Um deles, Joca (vivido por Irandhir Santos, prêmio de coadjuvante no ano passado por "Baixio das Bestas", de Cláudio Assis), acaba de voltar à cidade e convida os outros dois para a balada. Malandro e cheio de golpes, esse personagem irá sofrer uma overdose de cocaína e ser levado nos braços pelos companheiros em busca de socorro.
É o vai-e-vém desse trio que inquietou público e crítica presentes na sessão - até porque, na medida que o filme se desenvolve, o espectador (e os personagens) vão descobrindo informações nada agradáveis e camaradas relativas ao jovem desmaiado. "Eu queria trabalhar com a questão de até onde os laços de amizade suportam a pressão das dificuldades sociais e pessoais", diz Daniel Bandeira a respeito de "Amigos de Risco". "Existem comportamentos atrozes na sociedade que se tornam legítimos em determinadas situações. Mas tentei não julgar nada, pois seria simplista da minha parte.
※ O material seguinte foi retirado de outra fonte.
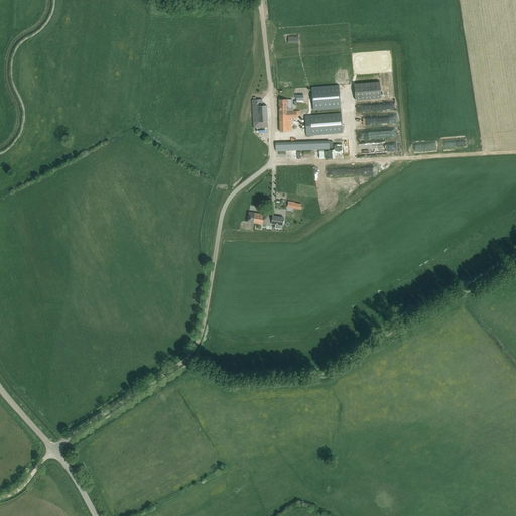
[(356,100),(381,98),(380,82),(355,84),(356,100)]
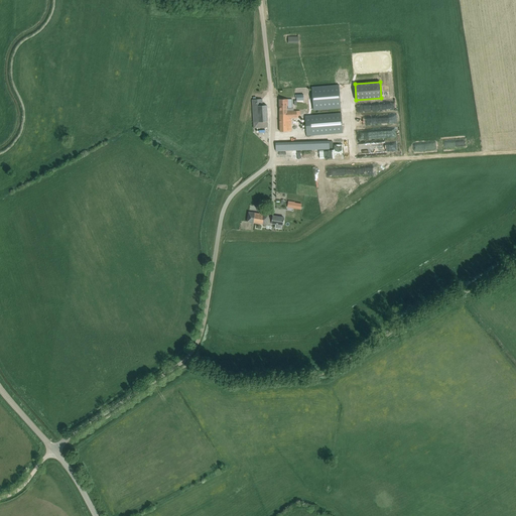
[(341,108),(339,85),(312,87),(314,110),(341,108)]
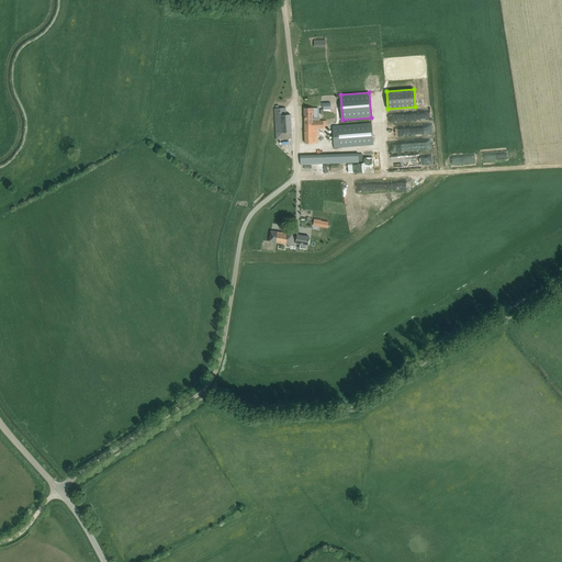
[(277,139),(287,138),(292,138),(292,132),(291,114),(287,115),(285,108),(274,109),(277,139)]
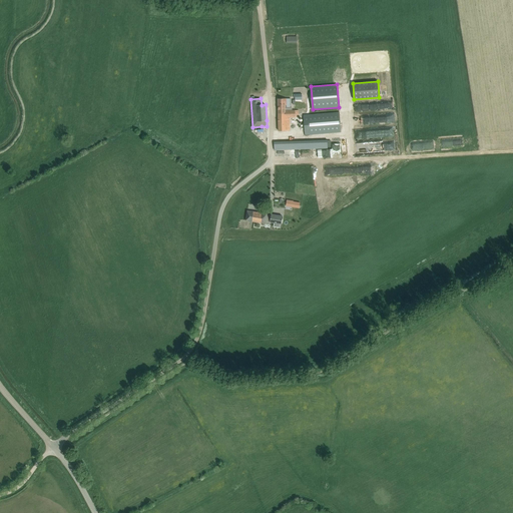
[(287,105),(287,98),(278,98),(278,109),(279,114),(299,114),(299,110),(286,110),(286,105),(287,105)]
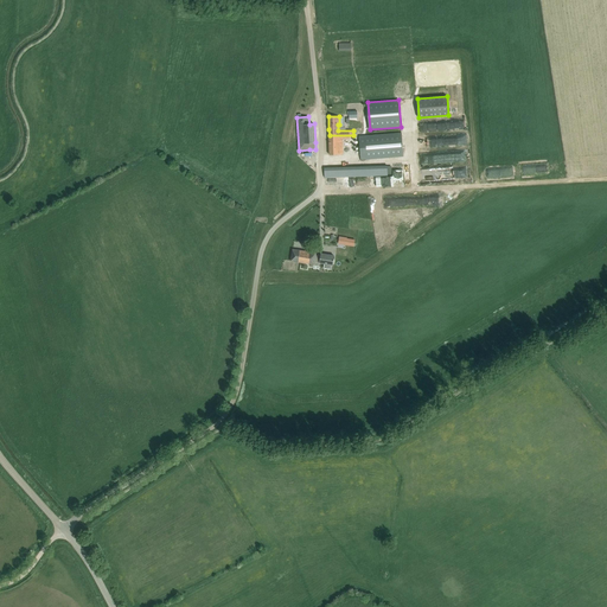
[(360,159),(362,159),(362,160),(365,160),(365,159),(403,157),(402,133),(359,135),(360,159)]
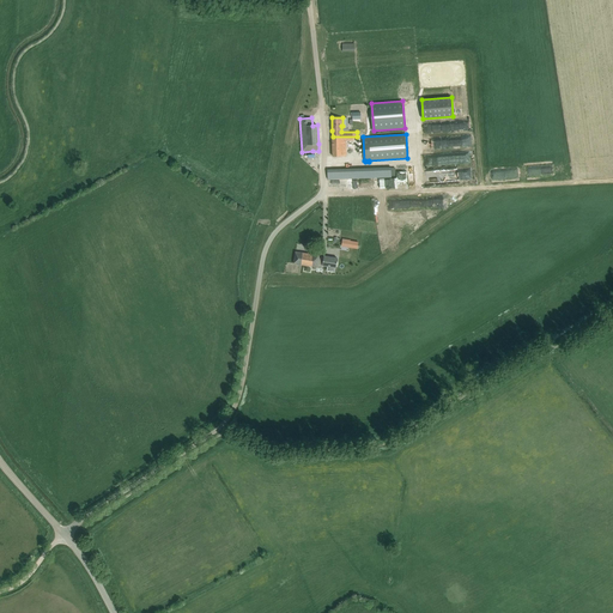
[(357,137),(333,137),(333,156),(346,156),(346,140),(357,140),(357,137)]
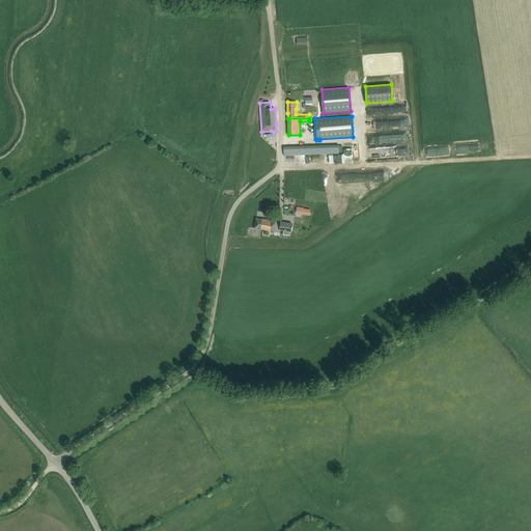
[(289,155),(339,154),(339,152),(343,152),(342,145),(289,147),(284,147),(284,156),(289,155)]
Ninguém está certo ou errado no filme".
Valores
Tarefa ingrata para este repórter ter que relatar as implicações morais e estéticas de "Amigos de Risco" sem revelar seu desfecho - o principal catalisador das reações ao filme. Mas sem revelar nada de substancial, pode-se dizer que, ao fim, os dois amigos tomam uma decisão sobre o terceiro colega que pode ser interpretada como moralista, questionável ou limítrofe. "Desde o início eu pretendia trabalhar com relativizações, sem impor a ninguém nenhum tipo de peso ou culpa. Todos em cena possuem valores individuais e que precisam ser respeitados, concorde-se ou não". Questionado se o tal final reflete um pensamento de si próprio, Bandeira se esquiva: "Existem escaladas diferentes de valores, muitos deles que não pertencem a mim, mas aos outros".
Irandhir Santos, que filmou "Amigos de Risco" em 2005 (antes, portanto, de suas mais célebres atuações em "Baixio das Bestas" e como o Quaderna da minissérie global "A Pedra do Reino"), defende a relação dos personagens como "uma circunferência de laços afetivos". "O Joca tem boas intenções e escolhas erradas. Se há algum tipo de desconstrução no filme, é a de esmiuçar o envolvimento dos três", afirma.
Mais jovem entre os concorrentes deste ano em Brasília, Daniel, 28, sente-se privilegiado em competir com nomes lendários como Júlio Bressane ("Cleópatra") e Carlos Reichenbach ("Falsa Loura"). Este último, inclusive, é referência assumida pelo pernambucano. "O Reichenbach é cineasta de olhos abertos àquilo ao seu redor. A forma como ele mescla experiências de vida com referências pessoais de cinema marca uma obra muito particular".